NU held one lead, a 3-0 advantage after Winston Blake hit a three-pointer from the top of the key 31 seconds into the game. But following that, Michigan State took advantage of Wednesday night’s home-court advantage to dominate NU in most facets of the game.

“I thought it was just enormous pressure on the backboards,” NU coach Bill Carmody said. “You look at the stats — it seemed like it was more than 30 rebounds they outrebounded us by. I don’t know if we can do anything to remedy that.”

More than just rebounding killed the Cats. The Spartans were quicker up and down the floor, and NU had no answer for the superior athletes in Michigan State’s lineup.

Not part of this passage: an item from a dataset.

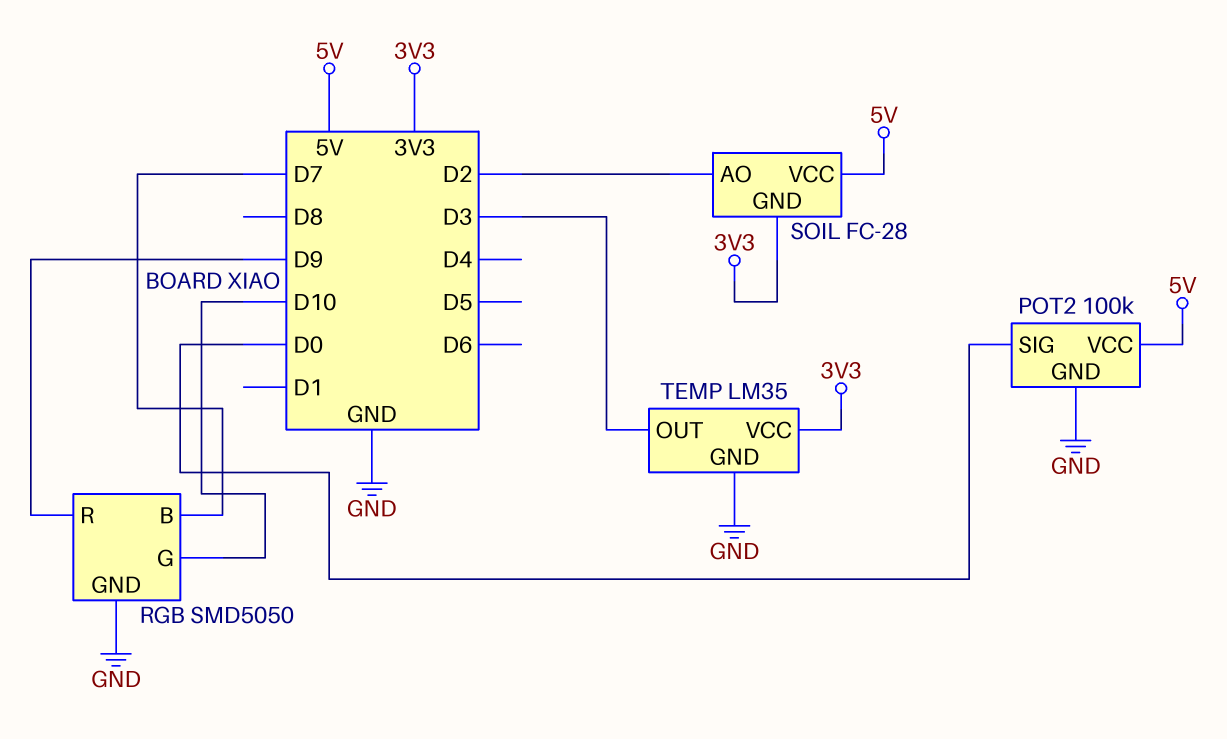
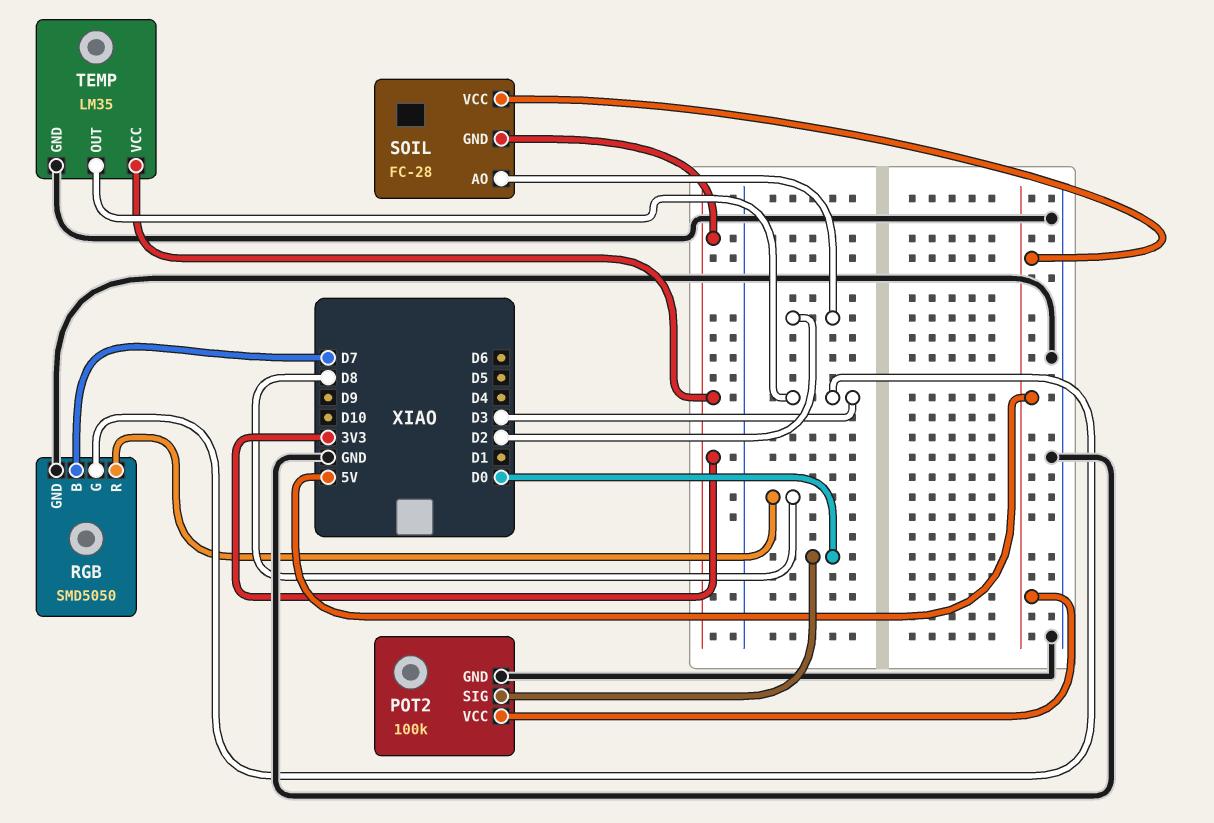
RGB pin G: D10 -> D3
RGB pin R: D9 -> D8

In their first three possessions, the Spartans — who were coming off an upset loss at Indiana — converted on three transition baskets. And one more Marcus Taylor jumper put Michigan State ahead 8-3.

The Cats stayed tough even after giving up the 8-0 run, tying the score at 10 with 15:15 left in the first half. With 7:02 left in the first half, NU trailed by just four points, but Michigan State’s rebounding was too much for the overwhelmed Cats.

“We gave up I don’t know how many offensive rebounds in a row,” NU center Tavaras Hardy said. “They were getting fouls and three-point plays and it was turning into a joke. We just need to somehow bounce back from that, and we didn’t.

“We might be a small team, but rebounds are all about desire, and we have to have the desire to go get them.”

Michigan State’s late run in the first half ended any upset hopes. Down 25-21, the Cats allowed a 9-0 run and never got closer than 10 the rest of the game. Still, the Spartans seemed a bit surprised the Cats battled so well in the early minutes.

“It looked a little sluggish early,” Michigan State coach Tom Izzo said. “I thought Northwestern did a pretty good job in the first 10 minutes. They hit some shots. I was very impressed with their three-point shooting all night.”

Indeed, the Cats shot 10-for-23 from three-point range. Even Jennings got in on the act, draining two of three attempts from behind the arc.

NU also took care of the ball. The Cats committed only 10 turnovers, one of their lowest totals of the year.

And NU consistently worked the shot clock down to single digits, slowing the game’s pace and finding open shots.

However, the Spartans physical size and quickness left the Cats with no answers — and by the second half, no chance.

Even tight officiating in the second half helped NU slow the tempo of the game. Still the Cats couldn’t capitalize, as the Spartans drained shot after shot.

Michigan State shot a whopping 54 percent from the field, as the undersized Cats couldn’t contest most of its shots.

“That’s a heck of a good team,” Carmody said. “I wasn’t that unhappy, even though we lost by 30, because we’re trying to take small steps right now. We’re just trying to get our guys to run our stuff and hang in there.

“We were getting it from all sides tonight.”